/---

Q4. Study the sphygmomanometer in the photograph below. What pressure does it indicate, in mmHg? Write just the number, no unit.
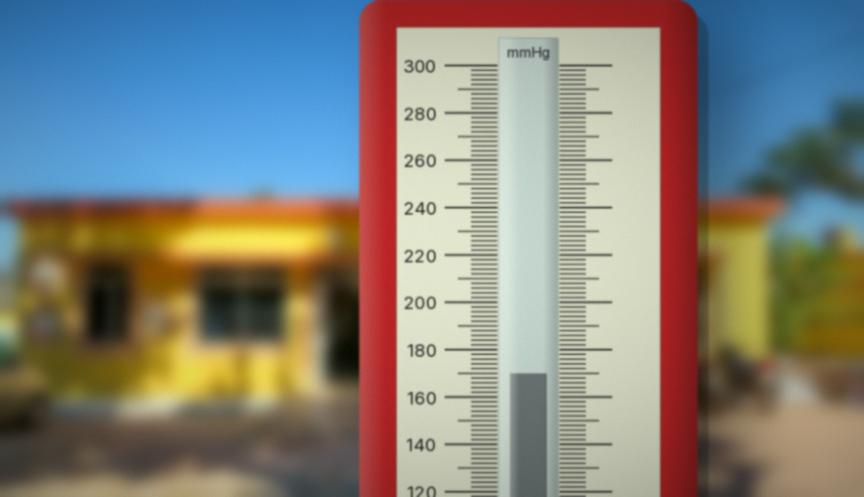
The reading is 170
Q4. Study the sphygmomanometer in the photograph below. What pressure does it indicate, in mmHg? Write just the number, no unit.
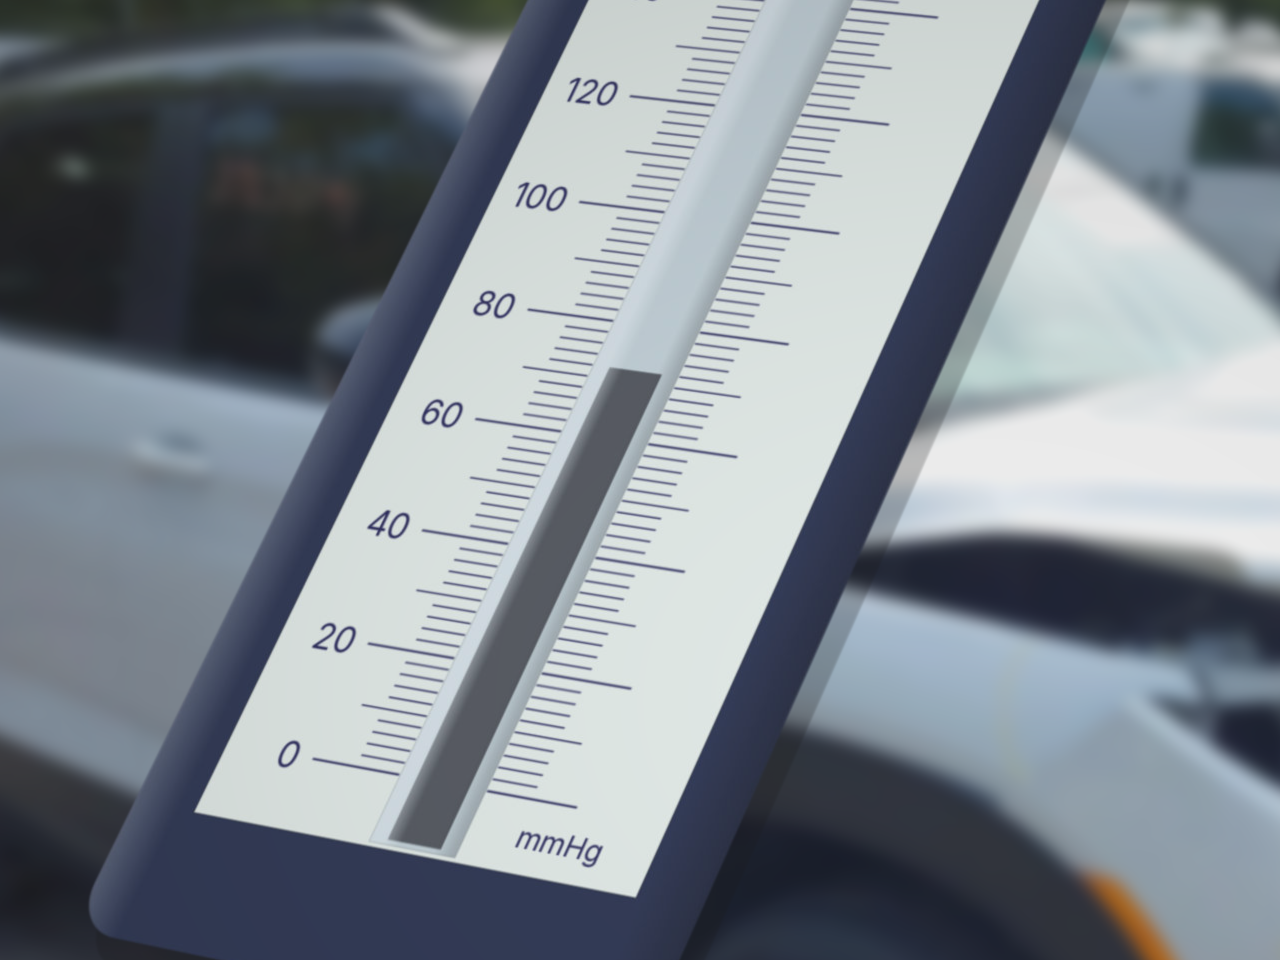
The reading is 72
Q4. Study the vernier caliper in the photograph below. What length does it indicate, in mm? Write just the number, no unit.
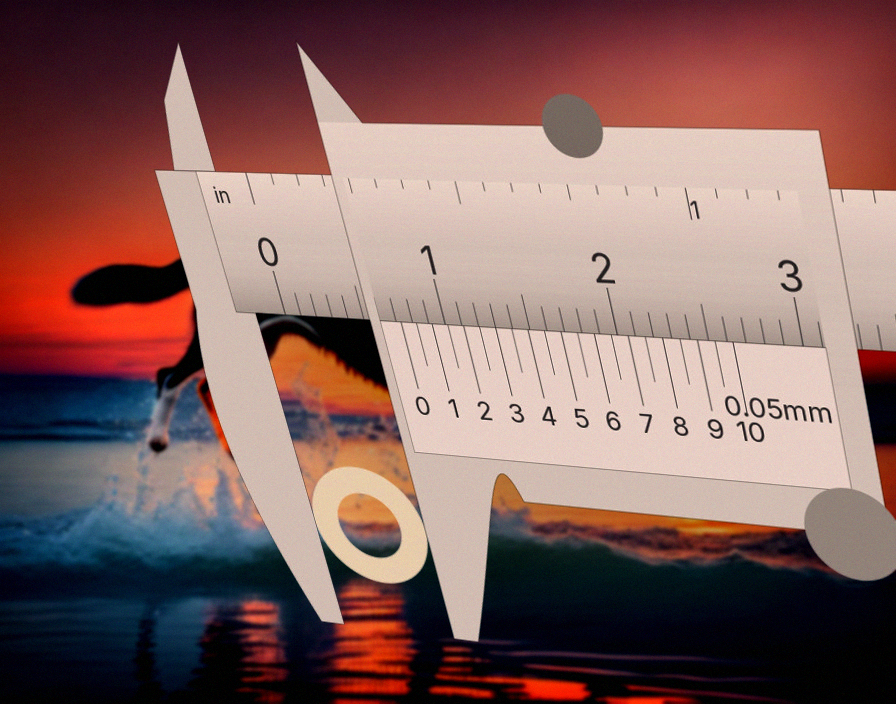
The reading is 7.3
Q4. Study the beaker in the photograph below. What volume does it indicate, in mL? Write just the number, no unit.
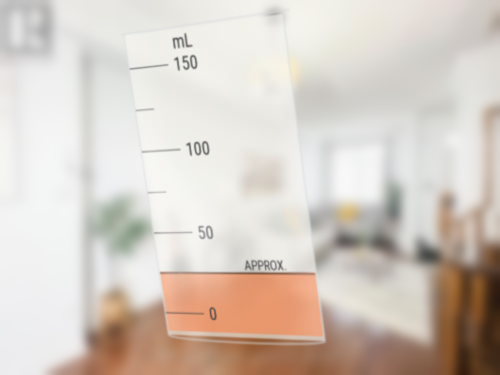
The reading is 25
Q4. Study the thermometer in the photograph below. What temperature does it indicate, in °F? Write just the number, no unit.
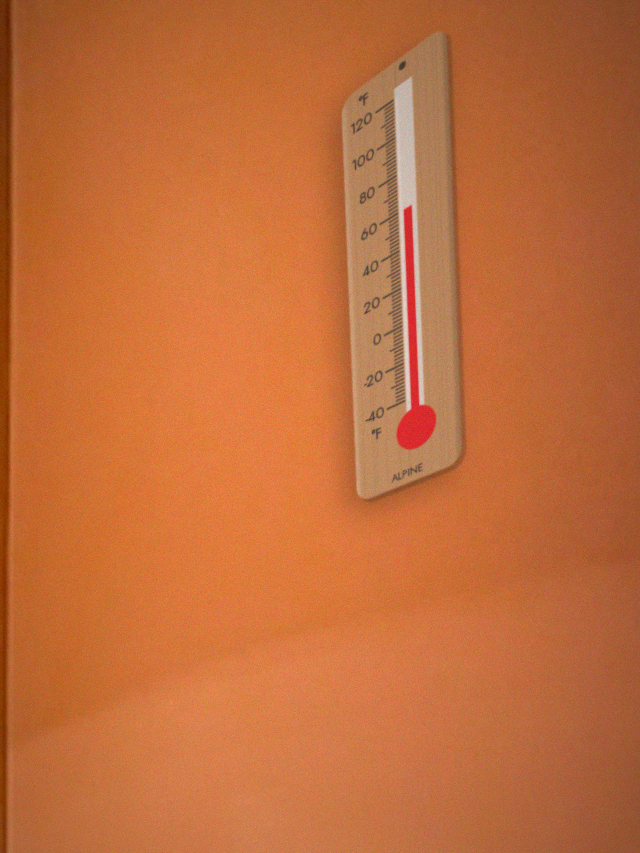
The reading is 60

\---

→ About this task
Reproduce all the lines above verbatim, omitting the pictures.

→ Result of this exercise
Q4. Study the sphygmomanometer in the photograph below. What pressure does it indicate, in mmHg? Write just the number, no unit.
The reading is 170
Q4. Study the sphygmomanometer in the photograph below. What pressure does it indicate, in mmHg? Write just the number, no unit.
The reading is 72
Q4. Study the vernier caliper in the photograph below. What length does it indicate, in mm? Write just the number, no unit.
The reading is 7.3
Q4. Study the beaker in the photograph below. What volume does it indicate, in mL? Write just the number, no unit.
The reading is 25
Q4. Study the thermometer in the photograph below. What temperature does it indicate, in °F? Write just the number, no unit.
The reading is 60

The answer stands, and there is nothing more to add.